As the Internet in the Philippines turned 19 years old this year, I think we have gone a long way and grew so much. But am also sad that we don’t have enough data gathering process and tools in place to accurately measure it.
In the last Manila E-Commerce Summit February 2013, Donald Lim shared his thinking that we are reaching the end of e-commerce as we know it. The context of e-commerce is changing.
This is also the reason why I believe new measurement frameworks have to be in place to capture them more accurately. We have to go beyond the 5 billion pesos e-commerce sales estimate that we have been stuck with for so many years now.
For instance, broadband subscriber base has increased by 45% to over 2.9 million in 2011 compared to a year ago. However, most industry peers still peg the number of Internet users to 30 million in the Philippines. Around 1/3 of it were assumed to be household users. This number was also used for the past 2 years.
The Yahoo -Nielsen Net Index 2011 peg e-commerce growth to have declined from 3% to 1% partly attributing to Internet usage not achieving growth in some urban areas in the country.
Jack Madrid (former country manager of Multiply Philippines and president of DCOM) believes we are still on day 1 in e-commerce. His perspective on our e-commerce numbers is more or less similar to what Donald Lim has estimated – which is around P4.3 to P5 billion.
Of course, to folks like me (with my biases), the decline or this status quo in e-commerce transactions is not acceptable. Especially when you get to see other reports that paints a much more optimistic perspective on e-commerce.
Infographic by – Conversion Optimization Company Invesp
My take on this one is that around 18% to 20% of the current Internet user population do e-commerce trading (selling of products or services) where the actual closing of transactions can take place both online or offline.

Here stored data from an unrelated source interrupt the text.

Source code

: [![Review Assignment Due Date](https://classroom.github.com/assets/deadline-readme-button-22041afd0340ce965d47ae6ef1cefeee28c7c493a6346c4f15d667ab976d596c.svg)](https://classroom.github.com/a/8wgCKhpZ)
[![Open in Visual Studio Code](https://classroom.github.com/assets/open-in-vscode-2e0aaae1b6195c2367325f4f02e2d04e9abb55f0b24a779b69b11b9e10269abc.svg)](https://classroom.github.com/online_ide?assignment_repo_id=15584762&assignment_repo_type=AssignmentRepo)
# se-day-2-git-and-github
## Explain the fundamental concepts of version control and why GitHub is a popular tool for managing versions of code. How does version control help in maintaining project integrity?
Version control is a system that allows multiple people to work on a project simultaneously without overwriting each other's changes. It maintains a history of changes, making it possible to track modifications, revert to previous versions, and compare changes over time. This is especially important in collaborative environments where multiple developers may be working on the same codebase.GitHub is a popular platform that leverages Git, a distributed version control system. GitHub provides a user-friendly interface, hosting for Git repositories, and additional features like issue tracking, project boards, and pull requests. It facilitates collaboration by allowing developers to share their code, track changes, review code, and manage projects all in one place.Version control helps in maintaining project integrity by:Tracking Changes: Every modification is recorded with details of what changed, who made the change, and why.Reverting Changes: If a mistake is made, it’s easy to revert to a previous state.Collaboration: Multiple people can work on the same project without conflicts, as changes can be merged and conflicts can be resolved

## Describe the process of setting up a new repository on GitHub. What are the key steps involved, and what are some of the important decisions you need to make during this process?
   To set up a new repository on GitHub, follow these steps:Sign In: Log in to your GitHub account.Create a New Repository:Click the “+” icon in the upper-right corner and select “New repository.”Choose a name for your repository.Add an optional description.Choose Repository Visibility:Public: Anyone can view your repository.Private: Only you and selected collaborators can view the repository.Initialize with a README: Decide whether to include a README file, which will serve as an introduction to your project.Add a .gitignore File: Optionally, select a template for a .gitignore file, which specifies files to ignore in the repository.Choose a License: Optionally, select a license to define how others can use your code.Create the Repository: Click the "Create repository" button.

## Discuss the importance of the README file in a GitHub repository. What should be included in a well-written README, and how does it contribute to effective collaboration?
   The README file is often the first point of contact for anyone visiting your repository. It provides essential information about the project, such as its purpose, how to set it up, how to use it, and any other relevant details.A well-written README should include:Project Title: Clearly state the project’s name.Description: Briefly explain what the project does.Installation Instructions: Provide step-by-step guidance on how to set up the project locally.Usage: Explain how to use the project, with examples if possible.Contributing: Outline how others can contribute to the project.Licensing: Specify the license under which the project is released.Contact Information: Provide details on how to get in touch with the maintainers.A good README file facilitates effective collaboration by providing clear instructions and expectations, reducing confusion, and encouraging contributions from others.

As I look at the winners of DigitalFilipino Web Awards in 2011, where the list was generated based on pure performance numbers, they are mostly e-commerce players where revenue is derived from sales, advertising, and consumers-to-consumers trading with each other. I can’t help but wonder on the following:
1. Should airline site online sales not be included in our overall e-commerce revenue count? If yes (excluded), does that mean the online booking sales of hotels and tours shouldn’t be counted either? (My estimate is around 10% buy airline tickets online.)
2. Should we consider bills payment done through the Internet and mobile banking an e-commerce transaction? (My estimate is at 7% of current Internet users does online banking and likely to be doing bills payment too.)
3. How will we treat offline face-to-face sales that transpires between buyers and sellers who met through marketplace sites like Multiply, Sulit, AyosDito and the likes? This especially to sales of real estate properties and cars.
Indeed, there are a lot of e-commerce transactions happening in our country that are not captured. This includes professionals receiving payment for services rendered in marketplace sites like o’Desk, bloggers advertising income, and the likes.
With special deals sites also selling thousands of products per day, we certainly need to have better measurement indicators to monitor our growth. This is the biggest problem we have right now. Our inability to accurately report the growth of the e-commerce sector. It is also the reason why it is not getting the support it deserves.